On The Strip, water people from Denver to Los Angeles were gathered for a meeting of the Colorado River Water Users Association in what I call the Hall of One-Breasted Women because of all the knockoff statues of Roman women. Others call it Caesars Palace. Interior Secretary Ken Salazar announced a pact honoring water claims of the Navajo and Hopi nations, and water needs of power plants was discussed. The most provocative comments came from Douglas Kenney, a law professor at the University of Colorado.
Kenney contends that, obscured by the drought, a giant threshold was quietly crossed during the last decade in the Colorado River Basin. Crossing that threshold has enormous implications for the 24 million to 30 million people who depend on Colorado River water, including most of Colorado’s 5 million people. Demand, he said, has outstripped supply. That’s why Mead has continued to decline even in above-average years. “I think we have a broken water budget, and if you look at the projections, it’s only going to get worse,” Kenney said to the 500 or so people.
This isn’t just a Vegas problem, Kenney said, nor even a lower-basin problem. Colorado, the source of half the annual flows of the river, and the other upper-basin states of Wyoming, Utah and New Mexico, should care. Despite lower flows, we must still deliver water as if there had been no change brought about because of increased heat. Modeling by the U.S. Bureau of Reclamation finds it virtually certain that such a so-called compact call will happen by 2026.
That requirement is found in the 1922 Colorado River Compact, the core document for a broader set of laws of almost biblical length. Woe to those who challenge its divine inspiration. Sen. John McCain, when running for president in 2008, got flogged endlessly by editorial writers after suggesting, in an interview with the Pueblo Chieftain, that modifications should be considered. With an eye for the easy quote, Salazar said any modification of the Colorado River Compact would occur over his dead body.
It’s easy to be contemptuous of Las Vegas. A metropolitan area in a place that gets just 4 inches of annual precipitation, it has surpassed Manhattan in population based on an economy of licentiousness. Stay in your britches! It’s also easy in Aspen, or Denver, to wag a finger at Douglas County, the area of sprawling bedroom communities south of Denver that leads Colorado in population growth and arguably wealth.
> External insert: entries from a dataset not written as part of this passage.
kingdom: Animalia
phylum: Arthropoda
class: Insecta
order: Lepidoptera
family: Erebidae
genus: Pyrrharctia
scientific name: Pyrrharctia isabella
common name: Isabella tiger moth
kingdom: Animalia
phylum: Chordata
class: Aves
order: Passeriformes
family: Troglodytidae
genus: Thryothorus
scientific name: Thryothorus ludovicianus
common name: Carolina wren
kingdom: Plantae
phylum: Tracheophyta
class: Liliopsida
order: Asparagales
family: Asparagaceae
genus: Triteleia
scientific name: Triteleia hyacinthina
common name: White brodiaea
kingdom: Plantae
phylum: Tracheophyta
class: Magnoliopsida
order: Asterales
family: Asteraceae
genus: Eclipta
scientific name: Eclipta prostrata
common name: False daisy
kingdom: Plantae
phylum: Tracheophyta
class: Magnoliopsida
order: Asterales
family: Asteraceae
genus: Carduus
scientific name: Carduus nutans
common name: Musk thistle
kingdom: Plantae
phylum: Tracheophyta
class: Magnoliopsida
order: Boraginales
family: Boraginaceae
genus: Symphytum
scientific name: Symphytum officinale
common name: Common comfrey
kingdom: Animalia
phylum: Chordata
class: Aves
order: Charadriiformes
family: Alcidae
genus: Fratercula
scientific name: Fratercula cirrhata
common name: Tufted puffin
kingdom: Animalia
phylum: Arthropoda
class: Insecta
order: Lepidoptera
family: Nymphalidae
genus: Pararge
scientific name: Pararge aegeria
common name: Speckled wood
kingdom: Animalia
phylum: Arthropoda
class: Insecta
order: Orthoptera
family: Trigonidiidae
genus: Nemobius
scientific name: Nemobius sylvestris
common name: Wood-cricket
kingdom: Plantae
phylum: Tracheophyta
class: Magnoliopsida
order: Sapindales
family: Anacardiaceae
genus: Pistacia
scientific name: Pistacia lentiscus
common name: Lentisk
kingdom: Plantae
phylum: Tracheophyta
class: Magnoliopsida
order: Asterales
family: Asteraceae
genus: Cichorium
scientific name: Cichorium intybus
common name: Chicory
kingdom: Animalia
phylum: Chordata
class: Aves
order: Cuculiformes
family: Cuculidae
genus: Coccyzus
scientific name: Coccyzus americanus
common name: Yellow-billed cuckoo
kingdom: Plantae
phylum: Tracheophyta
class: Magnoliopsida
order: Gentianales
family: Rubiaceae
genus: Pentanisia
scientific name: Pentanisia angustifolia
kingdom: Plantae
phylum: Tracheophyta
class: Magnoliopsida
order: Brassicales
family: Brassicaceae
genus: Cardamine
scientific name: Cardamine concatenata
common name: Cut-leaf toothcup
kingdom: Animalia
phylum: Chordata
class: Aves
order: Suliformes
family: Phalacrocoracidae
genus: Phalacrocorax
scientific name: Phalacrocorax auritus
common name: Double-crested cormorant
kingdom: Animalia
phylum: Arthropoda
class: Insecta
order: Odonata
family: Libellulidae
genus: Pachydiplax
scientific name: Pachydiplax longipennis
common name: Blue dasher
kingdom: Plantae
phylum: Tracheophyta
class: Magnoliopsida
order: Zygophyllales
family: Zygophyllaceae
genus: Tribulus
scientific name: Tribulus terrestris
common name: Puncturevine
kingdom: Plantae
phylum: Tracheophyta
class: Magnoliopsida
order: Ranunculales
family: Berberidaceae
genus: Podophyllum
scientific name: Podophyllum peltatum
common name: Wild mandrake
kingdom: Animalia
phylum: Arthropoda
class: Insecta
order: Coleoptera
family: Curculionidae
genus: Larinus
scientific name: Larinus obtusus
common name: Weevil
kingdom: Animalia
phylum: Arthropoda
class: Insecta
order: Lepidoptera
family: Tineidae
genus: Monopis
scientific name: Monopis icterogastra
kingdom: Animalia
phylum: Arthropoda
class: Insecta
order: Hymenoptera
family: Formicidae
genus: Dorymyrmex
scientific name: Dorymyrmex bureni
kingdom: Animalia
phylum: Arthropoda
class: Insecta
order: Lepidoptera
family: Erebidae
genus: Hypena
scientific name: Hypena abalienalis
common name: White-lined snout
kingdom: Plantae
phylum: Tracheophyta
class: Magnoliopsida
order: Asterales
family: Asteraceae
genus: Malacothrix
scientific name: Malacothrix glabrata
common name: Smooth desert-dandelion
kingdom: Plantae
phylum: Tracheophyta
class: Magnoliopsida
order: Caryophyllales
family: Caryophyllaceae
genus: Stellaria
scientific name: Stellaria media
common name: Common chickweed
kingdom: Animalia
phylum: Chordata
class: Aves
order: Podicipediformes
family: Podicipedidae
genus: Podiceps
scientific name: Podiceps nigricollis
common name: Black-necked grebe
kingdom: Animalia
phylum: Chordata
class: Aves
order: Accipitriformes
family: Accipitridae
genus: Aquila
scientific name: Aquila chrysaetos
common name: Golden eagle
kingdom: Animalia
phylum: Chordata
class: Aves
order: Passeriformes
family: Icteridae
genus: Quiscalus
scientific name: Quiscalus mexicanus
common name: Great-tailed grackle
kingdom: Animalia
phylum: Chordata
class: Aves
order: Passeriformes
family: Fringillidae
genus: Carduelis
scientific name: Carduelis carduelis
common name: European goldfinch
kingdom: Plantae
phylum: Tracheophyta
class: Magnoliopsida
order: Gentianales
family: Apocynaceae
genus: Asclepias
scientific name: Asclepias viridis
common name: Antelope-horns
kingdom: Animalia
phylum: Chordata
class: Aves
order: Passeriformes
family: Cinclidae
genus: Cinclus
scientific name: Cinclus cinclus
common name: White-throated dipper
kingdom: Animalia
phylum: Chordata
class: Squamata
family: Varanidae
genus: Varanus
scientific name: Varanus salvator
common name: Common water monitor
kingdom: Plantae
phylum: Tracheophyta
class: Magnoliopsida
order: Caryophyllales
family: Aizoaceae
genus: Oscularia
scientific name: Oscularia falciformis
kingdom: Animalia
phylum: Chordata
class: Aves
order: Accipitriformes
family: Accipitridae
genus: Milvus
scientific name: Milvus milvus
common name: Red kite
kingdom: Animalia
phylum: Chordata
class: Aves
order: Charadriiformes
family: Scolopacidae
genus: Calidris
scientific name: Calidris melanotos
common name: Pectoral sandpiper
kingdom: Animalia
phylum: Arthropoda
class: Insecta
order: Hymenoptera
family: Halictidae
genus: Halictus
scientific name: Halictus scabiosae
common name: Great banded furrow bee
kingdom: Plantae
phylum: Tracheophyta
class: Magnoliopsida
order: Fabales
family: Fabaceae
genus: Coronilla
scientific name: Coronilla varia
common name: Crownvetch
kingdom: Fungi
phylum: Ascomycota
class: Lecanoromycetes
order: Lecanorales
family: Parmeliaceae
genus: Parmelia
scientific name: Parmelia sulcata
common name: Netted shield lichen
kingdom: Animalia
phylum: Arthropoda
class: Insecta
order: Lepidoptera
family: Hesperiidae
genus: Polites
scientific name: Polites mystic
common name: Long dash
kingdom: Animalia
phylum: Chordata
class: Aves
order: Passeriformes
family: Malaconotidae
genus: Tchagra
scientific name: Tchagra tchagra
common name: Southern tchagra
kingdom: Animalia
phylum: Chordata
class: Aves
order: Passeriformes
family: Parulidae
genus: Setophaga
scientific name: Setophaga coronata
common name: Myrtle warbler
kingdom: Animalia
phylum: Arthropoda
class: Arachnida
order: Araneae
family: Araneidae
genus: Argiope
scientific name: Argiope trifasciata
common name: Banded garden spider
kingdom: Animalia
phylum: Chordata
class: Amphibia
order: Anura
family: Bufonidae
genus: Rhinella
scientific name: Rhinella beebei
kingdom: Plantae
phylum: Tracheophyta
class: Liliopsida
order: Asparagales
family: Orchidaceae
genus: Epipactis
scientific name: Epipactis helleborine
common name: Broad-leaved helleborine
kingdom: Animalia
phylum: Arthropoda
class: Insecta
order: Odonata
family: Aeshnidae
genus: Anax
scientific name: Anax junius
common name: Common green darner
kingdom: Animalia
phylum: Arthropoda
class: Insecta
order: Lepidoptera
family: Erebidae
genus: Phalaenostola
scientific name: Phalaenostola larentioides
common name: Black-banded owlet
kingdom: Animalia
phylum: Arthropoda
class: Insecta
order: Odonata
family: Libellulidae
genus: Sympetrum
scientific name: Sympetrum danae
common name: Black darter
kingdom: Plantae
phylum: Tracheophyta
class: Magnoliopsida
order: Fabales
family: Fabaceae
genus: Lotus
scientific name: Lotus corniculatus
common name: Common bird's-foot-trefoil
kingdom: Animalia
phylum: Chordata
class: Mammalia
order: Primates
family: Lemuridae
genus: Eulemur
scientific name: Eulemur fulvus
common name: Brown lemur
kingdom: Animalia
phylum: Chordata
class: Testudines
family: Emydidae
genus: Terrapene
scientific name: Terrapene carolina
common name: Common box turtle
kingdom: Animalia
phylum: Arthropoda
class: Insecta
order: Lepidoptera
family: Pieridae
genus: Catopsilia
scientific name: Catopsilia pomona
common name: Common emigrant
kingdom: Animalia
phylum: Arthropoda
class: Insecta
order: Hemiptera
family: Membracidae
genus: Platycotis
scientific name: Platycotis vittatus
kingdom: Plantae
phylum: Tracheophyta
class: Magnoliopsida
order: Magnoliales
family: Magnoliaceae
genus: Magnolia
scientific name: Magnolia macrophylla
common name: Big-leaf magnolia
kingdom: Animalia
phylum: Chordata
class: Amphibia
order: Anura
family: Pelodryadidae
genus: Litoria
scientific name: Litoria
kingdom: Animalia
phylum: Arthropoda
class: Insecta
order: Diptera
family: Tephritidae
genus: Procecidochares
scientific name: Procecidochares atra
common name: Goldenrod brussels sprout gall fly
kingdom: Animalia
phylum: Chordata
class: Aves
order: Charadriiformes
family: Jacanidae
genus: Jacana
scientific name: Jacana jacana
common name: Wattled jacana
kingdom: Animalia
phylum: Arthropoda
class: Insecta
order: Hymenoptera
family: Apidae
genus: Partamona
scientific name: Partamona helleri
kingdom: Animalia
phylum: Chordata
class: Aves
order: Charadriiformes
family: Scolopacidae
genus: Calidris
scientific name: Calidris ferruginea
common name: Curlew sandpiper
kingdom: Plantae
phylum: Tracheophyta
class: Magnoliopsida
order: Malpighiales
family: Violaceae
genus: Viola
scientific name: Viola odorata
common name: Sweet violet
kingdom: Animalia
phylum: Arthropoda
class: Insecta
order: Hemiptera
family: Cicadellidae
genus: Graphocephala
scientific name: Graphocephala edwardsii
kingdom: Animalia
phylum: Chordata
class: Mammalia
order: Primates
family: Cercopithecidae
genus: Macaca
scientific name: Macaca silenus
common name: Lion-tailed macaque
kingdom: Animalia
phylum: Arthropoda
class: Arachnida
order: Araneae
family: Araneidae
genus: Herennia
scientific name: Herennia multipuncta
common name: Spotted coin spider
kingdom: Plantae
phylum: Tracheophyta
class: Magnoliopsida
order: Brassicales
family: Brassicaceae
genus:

It can be considered Colorado’s equivalent to Las Vegas, except that Douglas County’s boom was premised on well water that a long time ago people realized wouldn’t last very long. But Colorado won’t let Douglas County wither. It’s not realistic. Like it or not, we’re more or less family.
In December, after visiting the shaft for the new tunnel into Lake Mead, we drove along what had once been the reservoir’s edge. Stopping, we walked out onto the wooden platform of a fishing pier. But instead of water, or fish, there was thin air. The water is now a half-mile away.
Beyond was a boat ramp, its concrete segments a now-deserted history of the last 15 years: first one new segment then another as the National Park Service tried to provide continued access to the receding reservoir. Finally, they moved the marina to an entirely different location. The reservoir hadn’t been that empty since 1938, soon after Hoover Dam was completed.